## Written request
Omit the images, then output each of the records below exactly.

## Provided records
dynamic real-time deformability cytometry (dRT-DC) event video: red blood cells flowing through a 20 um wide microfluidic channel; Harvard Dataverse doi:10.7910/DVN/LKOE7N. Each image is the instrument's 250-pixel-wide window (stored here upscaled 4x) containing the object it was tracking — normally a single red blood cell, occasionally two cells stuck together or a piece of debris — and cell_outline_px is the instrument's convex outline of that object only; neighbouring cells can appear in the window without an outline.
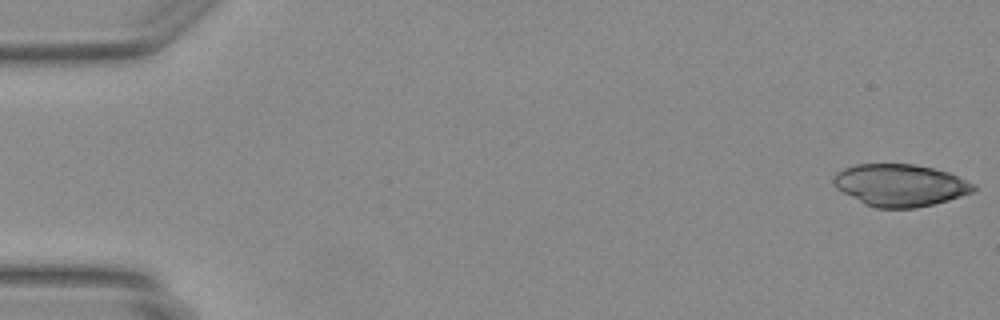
{"species": "Egyptian fruit bat (a non-hibernating species)", "species_latin": "Rousettus aegyptiacus", "temperature_condition": "warm", "stored_images_in_passage": 47, "camera_frame_rate_fps": 3000, "um_per_image_px": 0.085, "animal": {"sex": "female"}, "frame": {"image": 1, "passage_image": 1, "time_ms": 0.0, "image_size_px": [1000, 320], "cell_outline_px": [[976, 188], [972, 192], [948, 200], [916, 208], [876, 208], [864, 204], [836, 188], [832, 184], [832, 180], [836, 172], [844, 168], [856, 164], [912, 164], [932, 168], [948, 172], [976, 184]], "centroid_in_image_um": [76.49, 15.74], "position_along_channel_um": 8.5, "area_um2": 34.33}}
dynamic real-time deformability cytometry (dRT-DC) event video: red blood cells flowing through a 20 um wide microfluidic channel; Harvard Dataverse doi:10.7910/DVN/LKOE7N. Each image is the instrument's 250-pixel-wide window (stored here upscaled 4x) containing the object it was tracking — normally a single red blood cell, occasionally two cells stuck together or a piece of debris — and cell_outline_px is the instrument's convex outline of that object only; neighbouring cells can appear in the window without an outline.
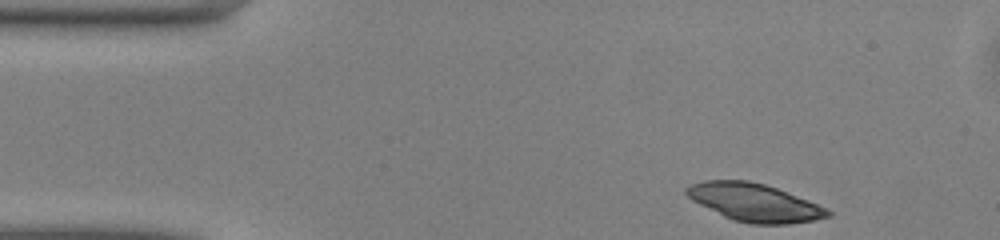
{"species": "common noctule bat (a hibernating species)", "species_latin": "Nyctalus noctula", "temperature_condition": "warm", "stored_images_in_passage": 44, "camera_frame_rate_fps": 3000, "um_per_image_px": 0.085, "animal": {"sex": "male", "body_mass_g": 13.0, "forearm_length_mm": 53.1}, "frame": {"image": 1, "passage_image": 1, "time_ms": 0.0, "image_size_px": [1000, 240], "cell_outline_px": [[832, 216], [812, 220], [788, 224], [752, 224], [732, 220], [692, 200], [684, 192], [684, 188], [688, 184], [704, 180], [748, 180], [764, 184], [776, 188], [808, 200], [832, 212]], "centroid_in_image_um": [64.08, 17.2], "position_along_channel_um": 20.9, "area_um2": 30.98}}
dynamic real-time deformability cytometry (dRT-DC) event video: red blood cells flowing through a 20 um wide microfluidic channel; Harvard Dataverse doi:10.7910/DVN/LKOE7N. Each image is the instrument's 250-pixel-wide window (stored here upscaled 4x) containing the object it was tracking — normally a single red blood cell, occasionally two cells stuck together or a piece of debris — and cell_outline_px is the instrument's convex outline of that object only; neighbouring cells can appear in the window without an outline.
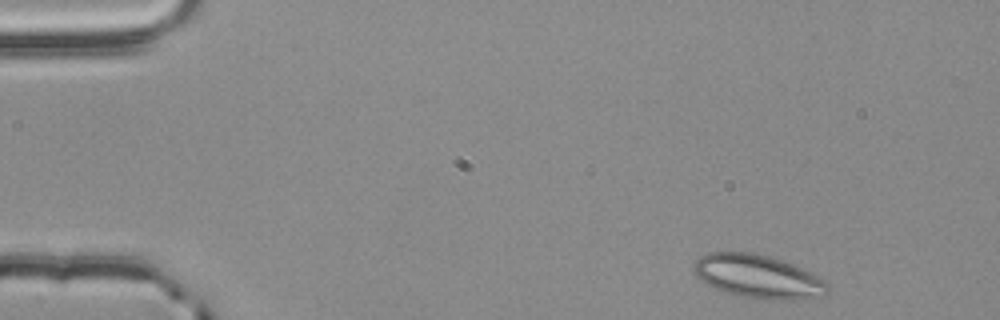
{"species": "common noctule bat (a hibernating species)", "species_latin": "Nyctalus noctula", "temperature_condition": "room temperature", "stored_images_in_passage": 3, "camera_frame_rate_fps": 3000, "um_per_image_px": 0.085, "animal": {"sex": "male", "body_mass_g": 20.4}, "frame": {"image": 1, "passage_image": 1, "time_ms": 0.0, "image_size_px": [1000, 320], "cell_outline_px": [[828, 292], [824, 296], [792, 300], [768, 300], [740, 296], [724, 292], [700, 280], [692, 272], [692, 268], [696, 260], [700, 256], [708, 252], [752, 252], [768, 256], [804, 268], [812, 272], [824, 280], [828, 284]], "centroid_in_image_um": [64.43, 23.51], "position_along_channel_um": 20.6, "area_um2": 34.16}}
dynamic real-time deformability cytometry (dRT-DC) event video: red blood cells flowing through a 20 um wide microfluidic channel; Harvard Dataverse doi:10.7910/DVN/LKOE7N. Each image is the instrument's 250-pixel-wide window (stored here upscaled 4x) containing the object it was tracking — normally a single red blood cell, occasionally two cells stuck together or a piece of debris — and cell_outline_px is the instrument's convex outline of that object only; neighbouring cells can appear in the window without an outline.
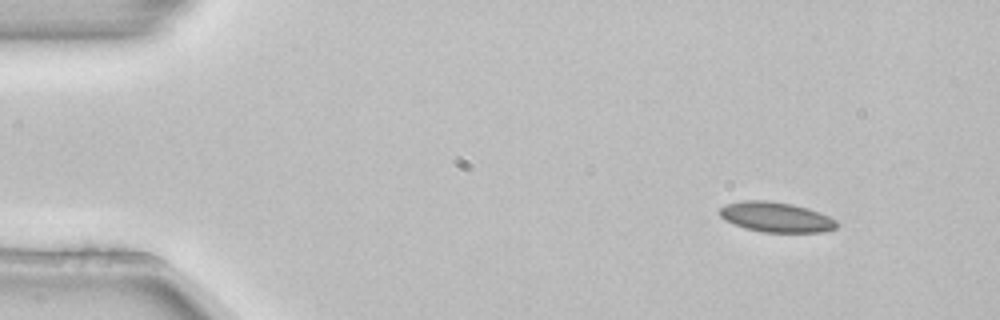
{"species": "common noctule bat (a hibernating species)", "species_latin": "Nyctalus noctula", "temperature_condition": "room temperature", "stored_images_in_passage": 5, "camera_frame_rate_fps": 3000, "um_per_image_px": 0.085, "animal": {"sex": "female", "body_mass_g": 22.7, "forearm_length_mm": 54.2}, "frame": {"image": 1, "passage_image": 1, "time_ms": 0.0, "image_size_px": [1000, 320], "cell_outline_px": [[840, 224], [836, 228], [824, 232], [764, 232], [744, 228], [724, 220], [720, 216], [720, 208], [724, 204], [740, 200], [768, 200], [792, 204], [808, 208], [828, 216], [836, 220]], "centroid_in_image_um": [65.95, 18.45], "position_along_channel_um": 19.0, "area_um2": 20.69}}
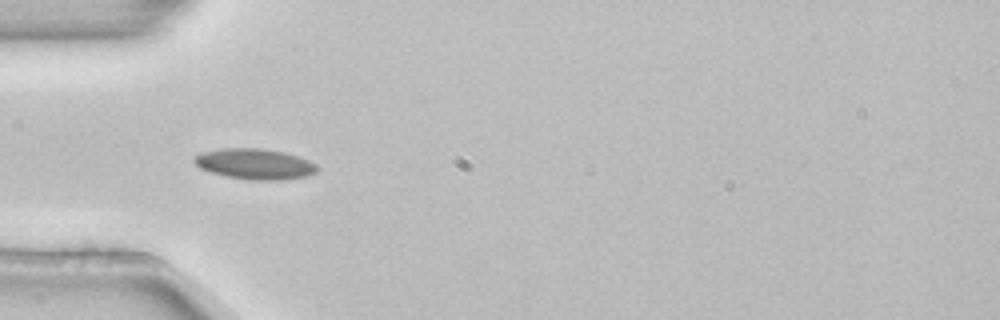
{"frame": {"image": 2, "passage_image": 3, "time_ms": 0.667, "image_size_px": [1000, 320], "cell_outline_px": [[320, 168], [316, 172], [308, 176], [280, 180], [252, 180], [224, 176], [200, 168], [192, 160], [192, 156], [204, 152], [220, 148], [260, 148], [284, 152], [308, 160], [316, 164]], "centroid_in_image_um": [21.65, 13.94], "position_along_channel_um": 63.3, "area_um2": 22.02}}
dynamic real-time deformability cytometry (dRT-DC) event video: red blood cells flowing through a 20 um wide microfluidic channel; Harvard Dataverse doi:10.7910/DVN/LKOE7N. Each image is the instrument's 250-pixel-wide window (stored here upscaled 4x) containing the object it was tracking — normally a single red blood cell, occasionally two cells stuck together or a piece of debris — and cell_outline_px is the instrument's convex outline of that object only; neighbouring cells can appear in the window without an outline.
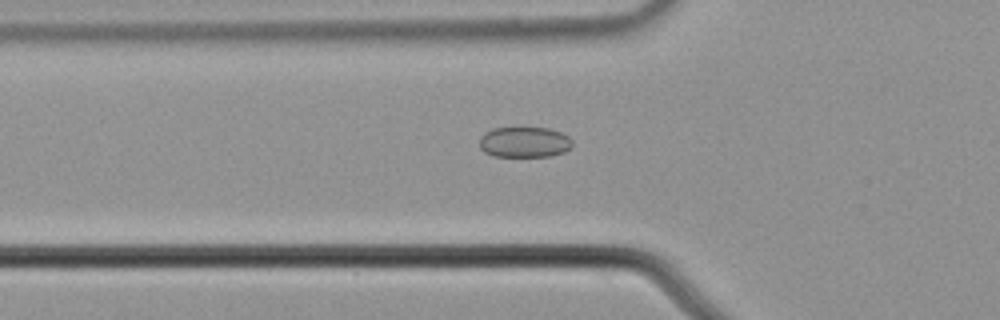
{"species": "common noctule bat (a hibernating species)", "species_latin": "Nyctalus noctula", "temperature_condition": "cold", "stored_images_in_passage": 45, "camera_frame_rate_fps": 3000, "um_per_image_px": 0.085, "animal": {"sex": "male", "body_mass_g": 21.5, "forearm_length_mm": 52.0}, "frame": {"image": 1, "passage_image": 10, "time_ms": 3.0, "image_size_px": [1000, 320], "cell_outline_px": [[572, 148], [564, 152], [548, 156], [496, 156], [484, 152], [480, 148], [480, 136], [484, 132], [492, 128], [516, 124], [548, 128], [560, 132], [568, 136], [572, 140]], "centroid_in_image_um": [44.55, 12.01], "position_along_channel_um": 81.3, "area_um2": 17.4}}
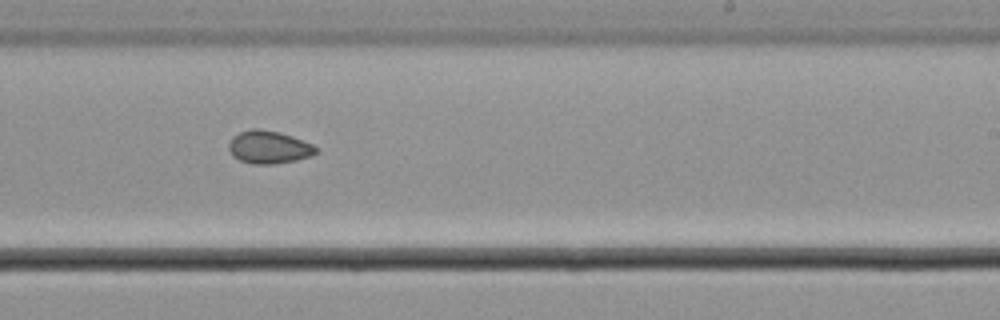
{"frame": {"image": 2, "passage_image": 25, "time_ms": 8.0, "image_size_px": [1000, 320], "cell_outline_px": [[316, 152], [312, 156], [296, 160], [272, 164], [252, 164], [240, 160], [232, 156], [228, 148], [228, 144], [232, 136], [240, 132], [252, 128], [260, 128], [280, 132], [292, 136], [312, 144], [316, 148]], "centroid_in_image_um": [22.82, 12.5], "position_along_channel_um": 266.2, "area_um2": 16.76}}
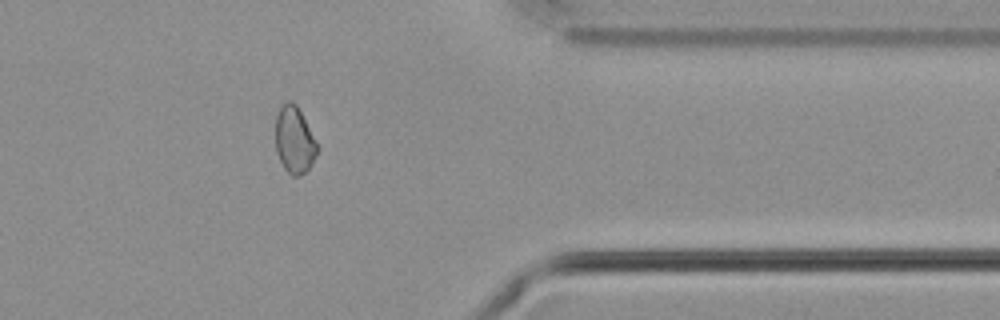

## Solution to this task
dynamic real-time deformability cytometry (dRT-DC) event video: red blood cells flowing through a 20 um wide microfluidic channel; Harvard Dataverse doi:10.7910/DVN/LKOE7N. Each image is the instrument's 250-pixel-wide window (stored here upscaled 4x) containing the object it was tracking — normally a single red blood cell, occasionally two cells stuck together or a piece of debris — and cell_outline_px is the instrument's convex outline of that object only; neighbouring cells can appear in the window without an outline.
{"species": "Egyptian fruit bat (a non-hibernating species)", "species_latin": "Rousettus aegyptiacus", "temperature_condition": "warm", "stored_images_in_passage": 47, "camera_frame_rate_fps": 3000, "um_per_image_px": 0.085, "animal": {"sex": "female"}, "frame": {"image": 1, "passage_image": 1, "time_ms": 0.0, "image_size_px": [1000, 320], "cell_outline_px": [[976, 188], [972, 192], [948, 200], [916, 208], [876, 208], [864, 204], [836, 188], [832, 184], [832, 180], [836, 172], [844, 168], [856, 164], [912, 164], [932, 168], [948, 172], [976, 184]], "centroid_in_image_um": [76.49, 15.74], "position_along_channel_um": 8.5, "area_um2": 34.33}}
dynamic real-time deformability cytometry (dRT-DC) event video: red blood cells flowing through a 20 um wide microfluidic channel; Harvard Dataverse doi:10.7910/DVN/LKOE7N. Each image is the instrument's 250-pixel-wide window (stored here upscaled 4x) containing the object it was tracking — normally a single red blood cell, occasionally two cells stuck together or a piece of debris — and cell_outline_px is the instrument's convex outline of that object only; neighbouring cells can appear in the window without an outline.
{"species": "common noctule bat (a hibernating species)", "species_latin": "Nyctalus noctula", "temperature_condition": "warm", "stored_images_in_passage": 44, "camera_frame_rate_fps": 3000, "um_per_image_px": 0.085, "animal": {"sex": "male", "body_mass_g": 13.0, "forearm_length_mm": 53.1}, "frame": {"image": 1, "passage_image": 1, "time_ms": 0.0, "image_size_px": [1000, 240], "cell_outline_px": [[832, 216], [812, 220], [788, 224], [752, 224], [732, 220], [692, 200], [684, 192], [684, 188], [688, 184], [704, 180], [748, 180], [764, 184], [776, 188], [808, 200], [832, 212]], "centroid_in_image_um": [64.08, 17.2], "position_along_channel_um": 20.9, "area_um2": 30.98}}
dynamic real-time deformability cytometry (dRT-DC) event video: red blood cells flowing through a 20 um wide microfluidic channel; Harvard Dataverse doi:10.7910/DVN/LKOE7N. Each image is the instrument's 250-pixel-wide window (stored here upscaled 4x) containing the object it was tracking — normally a single red blood cell, occasionally two cells stuck together or a piece of debris — and cell_outline_px is the instrument's convex outline of that object only; neighbouring cells can appear in the window without an outline.
{"species": "common noctule bat (a hibernating species)", "species_latin": "Nyctalus noctula", "temperature_condition": "room temperature", "stored_images_in_passage": 3, "camera_frame_rate_fps": 3000, "um_per_image_px": 0.085, "animal": {"sex": "male", "body_mass_g": 20.4}, "frame": {"image": 1, "passage_image": 1, "time_ms": 0.0, "image_size_px": [1000, 320], "cell_outline_px": [[828, 292], [824, 296], [792, 300], [768, 300], [740, 296], [724, 292], [700, 280], [692, 272], [692, 268], [696, 260], [700, 256], [708, 252], [752, 252], [768, 256], [804, 268], [812, 272], [824, 280], [828, 284]], "centroid_in_image_um": [64.43, 23.51], "position_along_channel_um": 20.6, "area_um2": 34.16}}
dynamic real-time deformability cytometry (dRT-DC) event video: red blood cells flowing through a 20 um wide microfluidic channel; Harvard Dataverse doi:10.7910/DVN/LKOE7N. Each image is the instrument's 250-pixel-wide window (stored here upscaled 4x) containing the object it was tracking — normally a single red blood cell, occasionally two cells stuck together or a piece of debris — and cell_outline_px is the instrument's convex outline of that object only; neighbouring cells can appear in the window without an outline.
{"species": "common noctule bat (a hibernating species)", "species_latin": "Nyctalus noctula", "temperature_condition": "room temperature", "stored_images_in_passage": 5, "camera_frame_rate_fps": 3000, "um_per_image_px": 0.085, "animal": {"sex": "female", "body_mass_g": 22.7, "forearm_length_mm": 54.2}, "frame": {"image": 1, "passage_image": 1, "time_ms": 0.0, "image_size_px": [1000, 320], "cell_outline_px": [[840, 224], [836, 228], [824, 232], [764, 232], [744, 228], [724, 220], [720, 216], [720, 208], [724, 204], [740, 200], [768, 200], [792, 204], [808, 208], [828, 216], [836, 220]], "centroid_in_image_um": [65.95, 18.45], "position_along_channel_um": 19.0, "area_um2": 20.69}}
{"frame": {"image": 2, "passage_image": 3, "time_ms": 0.667, "image_size_px": [1000, 320], "cell_outline_px": [[320, 168], [316, 172], [308, 176], [280, 180], [252, 180], [224, 176], [200, 168], [192, 160], [192, 156], [204, 152], [220, 148], [260, 148], [284, 152], [308, 160], [316, 164]], "centroid_in_image_um": [21.65, 13.94], "position_along_channel_um": 63.3, "area_um2": 22.02}}
dynamic real-time deformability cytometry (dRT-DC) event video: red blood cells flowing through a 20 um wide microfluidic channel; Harvard Dataverse doi:10.7910/DVN/LKOE7N. Each image is the instrument's 250-pixel-wide window (stored here upscaled 4x) containing the object it was tracking — normally a single red blood cell, occasionally two cells stuck together or a piece of debris — and cell_outline_px is the instrument's convex outline of that object only; neighbouring cells can appear in the window without an outline.
{"species": "common noctule bat (a hibernating species)", "species_latin": "Nyctalus noctula", "temperature_condition": "cold", "stored_images_in_passage": 45, "camera_frame_rate_fps": 3000, "um_per_image_px": 0.085, "animal": {"sex": "male", "body_mass_g": 21.5, "forearm_length_mm": 52.0}, "frame": {"image": 1, "passage_image": 10, "time_ms": 3.0, "image_size_px": [1000, 320], "cell_outline_px": [[572, 148], [564, 152], [548, 156], [496, 156], [484, 152], [480, 148], [480, 136], [484, 132], [492, 128], [516, 124], [548, 128], [560, 132], [568, 136], [572, 140]], "centroid_in_image_um": [44.55, 12.01], "position_along_channel_um": 81.3, "area_um2": 17.4}}
{"frame": {"image": 2, "passage_image": 25, "time_ms": 8.0, "image_size_px": [1000, 320], "cell_outline_px": [[316, 152], [312, 156], [296, 160], [272, 164], [252, 164], [240, 160], [232, 156], [228, 148], [228, 144], [232, 136], [240, 132], [252, 128], [260, 128], [280, 132], [292, 136], [312, 144], [316, 148]], "centroid_in_image_um": [22.82, 12.5], "position_along_channel_um": 266.2, "area_um2": 16.76}}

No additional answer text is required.